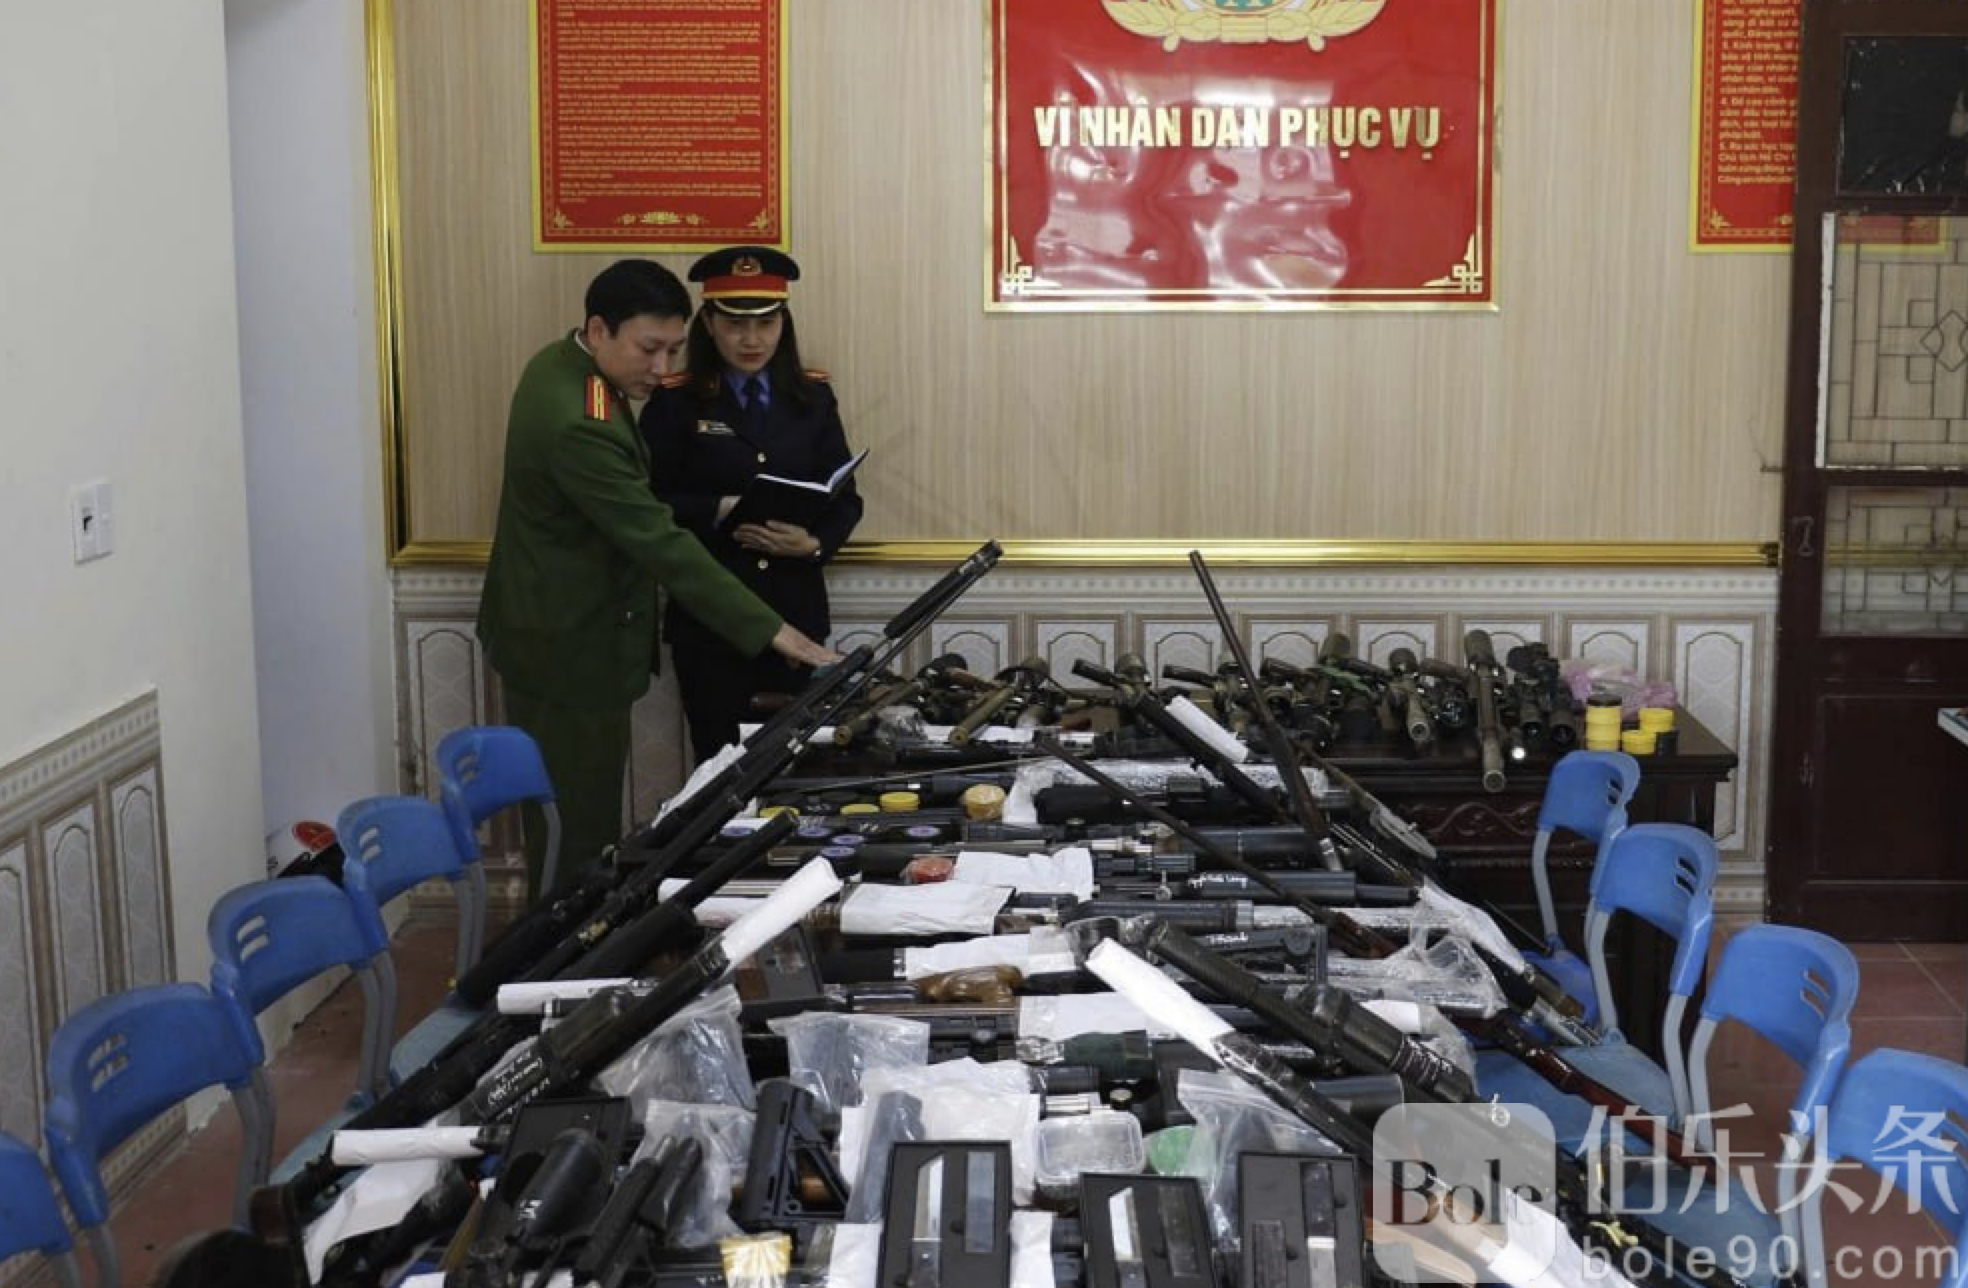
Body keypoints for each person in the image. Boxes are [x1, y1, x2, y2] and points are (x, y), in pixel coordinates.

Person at [477, 259, 836, 900]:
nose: (662, 365)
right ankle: (566, 947)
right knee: (576, 829)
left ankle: (572, 932)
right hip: (569, 645)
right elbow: (658, 539)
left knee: (574, 819)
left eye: (673, 348)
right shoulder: (580, 421)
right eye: (649, 348)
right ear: (599, 329)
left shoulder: (563, 367)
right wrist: (773, 631)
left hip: (563, 633)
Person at [640, 246, 864, 761]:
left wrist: (813, 544)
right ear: (708, 323)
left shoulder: (812, 398)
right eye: (735, 324)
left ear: (784, 323)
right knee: (719, 766)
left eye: (766, 322)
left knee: (796, 766)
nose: (752, 339)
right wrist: (718, 507)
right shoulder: (675, 401)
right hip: (712, 622)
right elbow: (648, 504)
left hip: (796, 610)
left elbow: (845, 499)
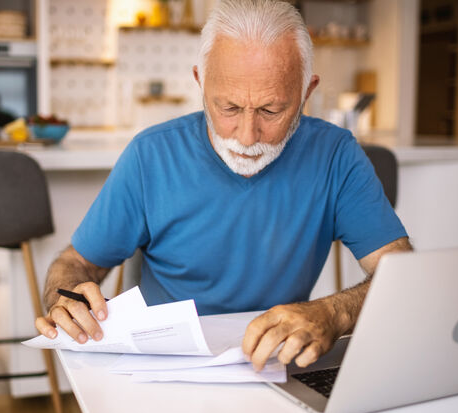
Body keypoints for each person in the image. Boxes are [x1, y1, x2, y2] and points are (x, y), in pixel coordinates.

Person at [34, 0, 411, 371]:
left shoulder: (335, 154)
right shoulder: (151, 155)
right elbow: (76, 263)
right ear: (200, 81)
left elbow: (402, 273)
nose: (247, 138)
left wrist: (334, 313)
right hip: (164, 368)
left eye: (271, 110)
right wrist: (63, 298)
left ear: (306, 92)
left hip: (274, 366)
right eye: (228, 108)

--------------------------------

## Work to be completed:
Quote the data above exactly from the line with "right eye: (649, 348)" to the line with "left hip: (274, 366)", both ends counted, and nothing else. Pictures don't go in.

## Answer to this exercise:
right eye: (649, 348)
right ear: (599, 329)
left shoulder: (563, 367)
right wrist: (773, 631)
left hip: (563, 633)
Person at [640, 246, 864, 761]:
left wrist: (813, 544)
right ear: (708, 323)
left shoulder: (812, 398)
right eye: (735, 324)
left ear: (784, 323)
right knee: (719, 766)
left eye: (766, 322)
left knee: (796, 766)
nose: (752, 339)
right wrist: (718, 507)
right shoulder: (675, 401)
right hip: (712, 622)
right elbow: (648, 504)
left hip: (796, 610)
left elbow: (845, 499)
Body keypoints for each person in the image. Boxes are [x1, y1, x2, y2] and points are (x, y), in pixel coordinates.

Person at [34, 0, 411, 371]:
left shoulder: (335, 154)
right shoulder: (151, 155)
right elbow: (76, 263)
right ear: (200, 81)
left elbow: (402, 273)
nose: (247, 138)
left wrist: (334, 313)
right hip: (164, 368)
left eye: (271, 110)
right wrist: (63, 298)
left ear: (306, 92)
left hip: (274, 366)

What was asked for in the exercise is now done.